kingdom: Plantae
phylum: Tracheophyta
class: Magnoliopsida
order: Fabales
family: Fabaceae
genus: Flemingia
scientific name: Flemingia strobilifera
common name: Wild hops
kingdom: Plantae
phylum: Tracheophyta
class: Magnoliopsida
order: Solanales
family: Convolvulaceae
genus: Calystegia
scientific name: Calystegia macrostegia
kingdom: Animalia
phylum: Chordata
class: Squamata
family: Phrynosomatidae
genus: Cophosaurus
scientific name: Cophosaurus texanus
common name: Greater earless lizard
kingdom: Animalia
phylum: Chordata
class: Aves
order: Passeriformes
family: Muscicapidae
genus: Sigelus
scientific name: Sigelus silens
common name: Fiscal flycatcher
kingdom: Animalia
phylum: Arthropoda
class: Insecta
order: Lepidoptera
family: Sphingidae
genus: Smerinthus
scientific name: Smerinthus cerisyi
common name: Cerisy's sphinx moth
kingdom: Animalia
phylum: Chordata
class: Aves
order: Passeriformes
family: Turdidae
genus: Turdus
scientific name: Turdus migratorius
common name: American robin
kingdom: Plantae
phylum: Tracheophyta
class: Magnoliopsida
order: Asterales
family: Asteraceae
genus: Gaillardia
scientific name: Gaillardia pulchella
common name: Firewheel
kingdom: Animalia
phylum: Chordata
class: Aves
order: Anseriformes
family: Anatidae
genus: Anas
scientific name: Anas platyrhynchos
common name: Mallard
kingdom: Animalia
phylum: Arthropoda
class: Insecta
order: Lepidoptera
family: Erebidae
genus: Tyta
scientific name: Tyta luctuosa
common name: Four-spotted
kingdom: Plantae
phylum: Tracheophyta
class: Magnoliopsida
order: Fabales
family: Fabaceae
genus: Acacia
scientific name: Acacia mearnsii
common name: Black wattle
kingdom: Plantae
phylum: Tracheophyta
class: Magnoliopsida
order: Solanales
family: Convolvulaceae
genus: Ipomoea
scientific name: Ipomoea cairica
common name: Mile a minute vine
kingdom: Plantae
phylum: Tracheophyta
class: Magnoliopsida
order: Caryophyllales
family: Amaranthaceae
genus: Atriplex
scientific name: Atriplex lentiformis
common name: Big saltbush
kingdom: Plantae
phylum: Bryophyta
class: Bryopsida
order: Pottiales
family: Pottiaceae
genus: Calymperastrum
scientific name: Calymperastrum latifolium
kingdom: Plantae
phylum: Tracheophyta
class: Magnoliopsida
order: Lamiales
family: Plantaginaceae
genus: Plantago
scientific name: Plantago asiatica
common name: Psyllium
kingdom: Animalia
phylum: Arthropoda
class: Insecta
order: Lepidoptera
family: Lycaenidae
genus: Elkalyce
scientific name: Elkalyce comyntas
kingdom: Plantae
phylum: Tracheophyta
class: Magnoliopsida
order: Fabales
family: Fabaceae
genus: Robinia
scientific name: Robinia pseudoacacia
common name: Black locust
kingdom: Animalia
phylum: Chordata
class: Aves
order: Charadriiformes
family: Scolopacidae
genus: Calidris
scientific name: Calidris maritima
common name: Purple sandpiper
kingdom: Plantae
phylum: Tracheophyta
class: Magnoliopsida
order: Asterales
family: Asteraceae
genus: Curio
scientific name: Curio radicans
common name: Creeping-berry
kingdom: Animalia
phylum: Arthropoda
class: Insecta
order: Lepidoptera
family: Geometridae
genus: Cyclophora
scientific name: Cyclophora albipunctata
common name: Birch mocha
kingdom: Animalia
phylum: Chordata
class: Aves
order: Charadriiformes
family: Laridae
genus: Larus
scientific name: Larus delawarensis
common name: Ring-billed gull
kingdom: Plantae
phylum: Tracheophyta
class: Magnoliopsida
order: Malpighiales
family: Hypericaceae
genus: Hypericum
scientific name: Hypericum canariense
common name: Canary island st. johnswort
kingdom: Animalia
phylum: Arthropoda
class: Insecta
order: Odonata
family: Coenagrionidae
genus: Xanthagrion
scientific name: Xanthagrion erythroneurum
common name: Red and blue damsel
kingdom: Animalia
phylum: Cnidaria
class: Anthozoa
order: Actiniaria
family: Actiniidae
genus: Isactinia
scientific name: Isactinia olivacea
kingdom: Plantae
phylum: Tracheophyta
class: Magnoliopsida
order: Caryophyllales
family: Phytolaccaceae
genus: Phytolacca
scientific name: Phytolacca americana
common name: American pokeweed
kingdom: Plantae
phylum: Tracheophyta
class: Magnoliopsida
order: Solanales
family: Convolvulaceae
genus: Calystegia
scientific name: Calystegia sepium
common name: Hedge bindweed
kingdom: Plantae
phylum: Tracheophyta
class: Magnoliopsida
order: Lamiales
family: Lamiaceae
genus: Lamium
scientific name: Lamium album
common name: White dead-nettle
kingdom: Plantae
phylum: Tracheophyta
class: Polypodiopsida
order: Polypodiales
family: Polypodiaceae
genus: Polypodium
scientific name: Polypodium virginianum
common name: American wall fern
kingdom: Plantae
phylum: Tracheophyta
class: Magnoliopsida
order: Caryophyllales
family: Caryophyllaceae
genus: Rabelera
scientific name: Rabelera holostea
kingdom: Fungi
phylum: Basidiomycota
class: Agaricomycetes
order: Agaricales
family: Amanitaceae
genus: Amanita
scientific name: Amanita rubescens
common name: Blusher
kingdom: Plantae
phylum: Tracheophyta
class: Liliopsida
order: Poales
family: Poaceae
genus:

══════════

Direction
Copy out word for word everything from the line containing "scientific name: Cophosaurus texanus" down to the line containing "genus: Smerinthus", both of those lines included.

Full response
scientific name: Cophosaurus texanus
common name: Greater earless lizard
kingdom: Animalia
phylum: Chordata
class: Aves
order: Passeriformes
family: Muscicapidae
genus: Sigelus
scientific name: Sigelus silens
common name: Fiscal flycatcher
kingdom: Animalia
phylum: Arthropoda
class: Insecta
order: Lepidoptera
family: Sphingidae
genus: Smerinthus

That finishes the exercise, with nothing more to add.